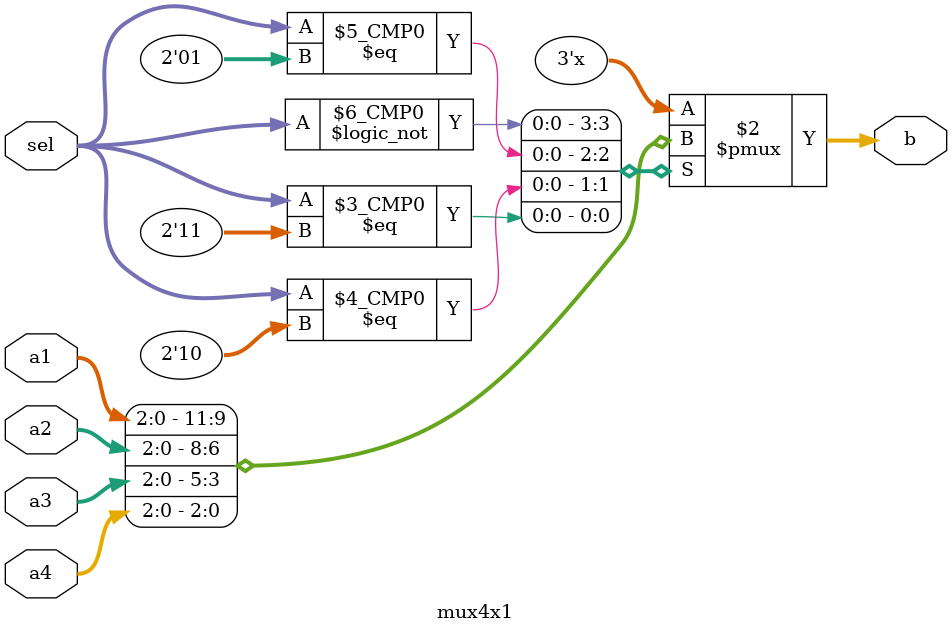
<source format=v>
module mux4x1(

	input [2:0] a1,a2,a3,a4,
	input [1:0] sel,
	output reg [2:0]b
);

always@(*)
	begin
		case(sel)
			2'b00 : b = a1;
			2'b01 : b = a2;
			2'b10 : b = a3;
			2'b11 : b = a4;
			default : b = 000;
		endcase
		
	end
endmodule

</source>
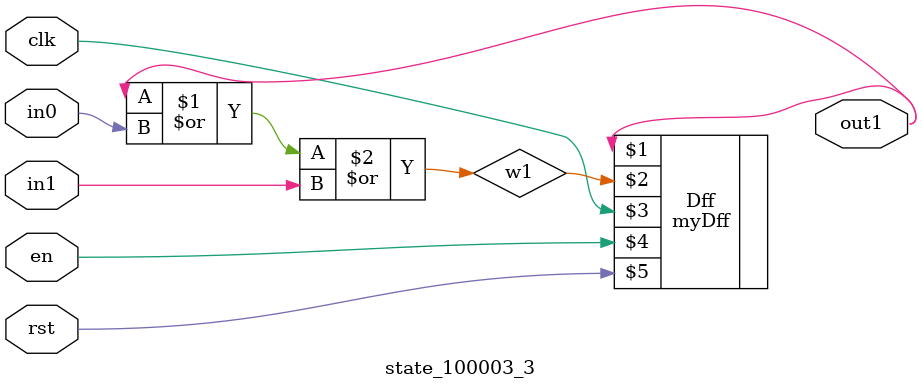
<source format=v>
module engine_100003(out,clk,sod,en,char);
//pcre: /m|n/smi
	input [7:0] char;
	input clk,sod,en;
	output out;

	charBlock_100003_0 BC_100003_0 (char_100003_0,char);
	charBlock_100003_1 BC_100003_1 (char_100003_1,char);

	state_100003_0 St_0 (y1,1'b0,clk,en,sod);
	assign w0 = ~y1;
	state_100003_1 BS_100003_1 (w1,char_100003_0,clk,en,sod,w0);
	state_100003_2 BS_100003_2 (w2,char_100003_1,clk,en,sod,w0);
	state_100003_3 BS_100003_3 (out,clk,en,sod,w1,w2);
endmodule

module charBlock_100003_0(out, char);
// Char: m
	input [7:0] char;
	output out;
	assign out = ((char == 8'b1101101) || (char == 8'b1001101)) ? 1'b1 : 1'b0;
endmodule

module charBlock_100003_1(out, char);
// Char: n
	input [7:0] char;
	output out;
	assign out = ((char == 8'b1101110) || (char == 8'b1001110)) ? 1'b1 : 1'b0;
endmodule


module state_100003_0(out1,in1,clk,en,rst);
	input in1,clk,rst,en;
	output out1;
	myDff Dff (out1,in1,clk,en,rst);
endmodule

module state_100003_1(out1,in_char,clk,en,rst,in0);
	input in_char,clk,en,rst,in0;
	output out1;
	wire w1,w2;
	or(w1,in0);
	and(w2,in_char,w1);
	myDff Dff (out1,w2,clk,en,rst);
endmodule

module state_100003_2(out1,in_char,clk,en,rst,in0);
	input in_char,clk,en,rst,in0;
	output out1;
	wire w1,w2;
	or(w1,in0);
	and(w2,in_char,w1);
	myDff Dff (out1,w2,clk,en,rst);
endmodule

module state_100003_3(out1,clk,en,rst,in0,in1);
	input clk,rst,en,in0,in1;
	output out1;
	wire w1;
	or(w1,out1,in0,in1);
	myDff Dff (out1,w1,clk,en,rst);
endmodule


</source>
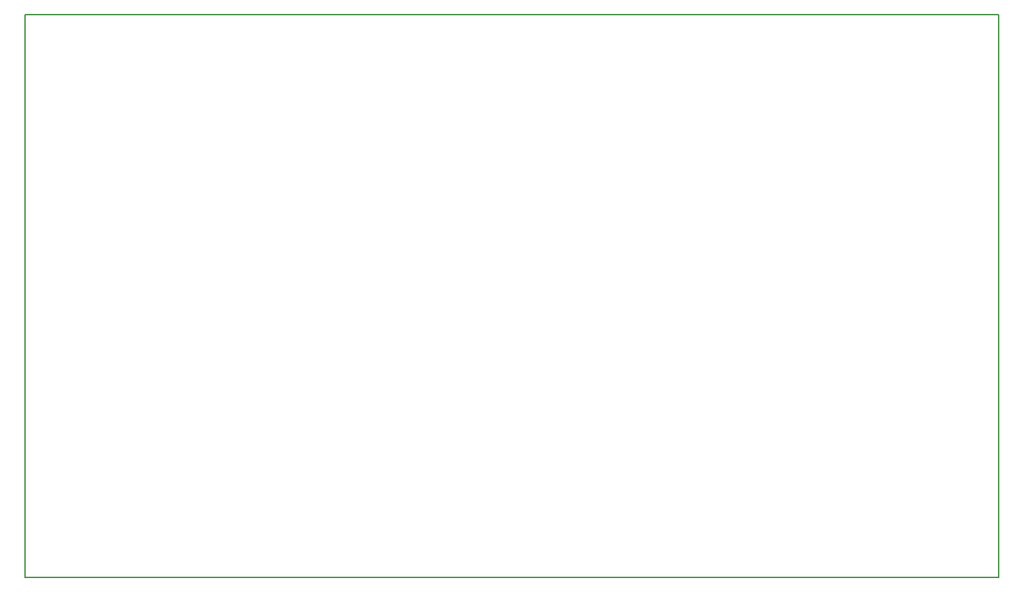
<source format=gbr>
G04 #@! TF.GenerationSoftware,KiCad,Pcbnew,(5.1.9)-1*
G04 #@! TF.CreationDate,2021-04-27T00:06:18-05:00*
G04 #@! TF.ProjectId,high-gain-diff-probe,68696768-2d67-4616-996e-2d646966662d,rev?*
G04 #@! TF.SameCoordinates,Original*
G04 #@! TF.FileFunction,Other,User*
%FSLAX46Y46*%
G04 Gerber Fmt 4.6, Leading zero omitted, Abs format (unit mm)*
G04 Created by KiCad (PCBNEW (5.1.9)-1) date 2021-04-27 00:06:18*
%MOMM*%
%LPD*%
G01*
G04 APERTURE LIST*
%ADD10C,0.150000*%
G04 APERTURE END LIST*
D10*
X209000000Y-134250000D02*
X209000000Y-65750000D01*
X90500000Y-134250000D02*
X209000000Y-134250000D01*
X90500000Y-65750000D02*
X90500000Y-134250000D01*
X209000000Y-65750000D02*
X90500000Y-65750000D01*
M02*

</source>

________________________

▶ [Work required]: Exact copies of the line containing "X209000000Y-134250000D01*" and of every line after it through the end of the entries are all that should be output.

▶ [Exercise response]:
X209000000Y-134250000D01*
X90500000Y-65750000D02*
X90500000Y-134250000D01*
X209000000Y-65750000D02*
X90500000Y-65750000D01*
M02*

</source>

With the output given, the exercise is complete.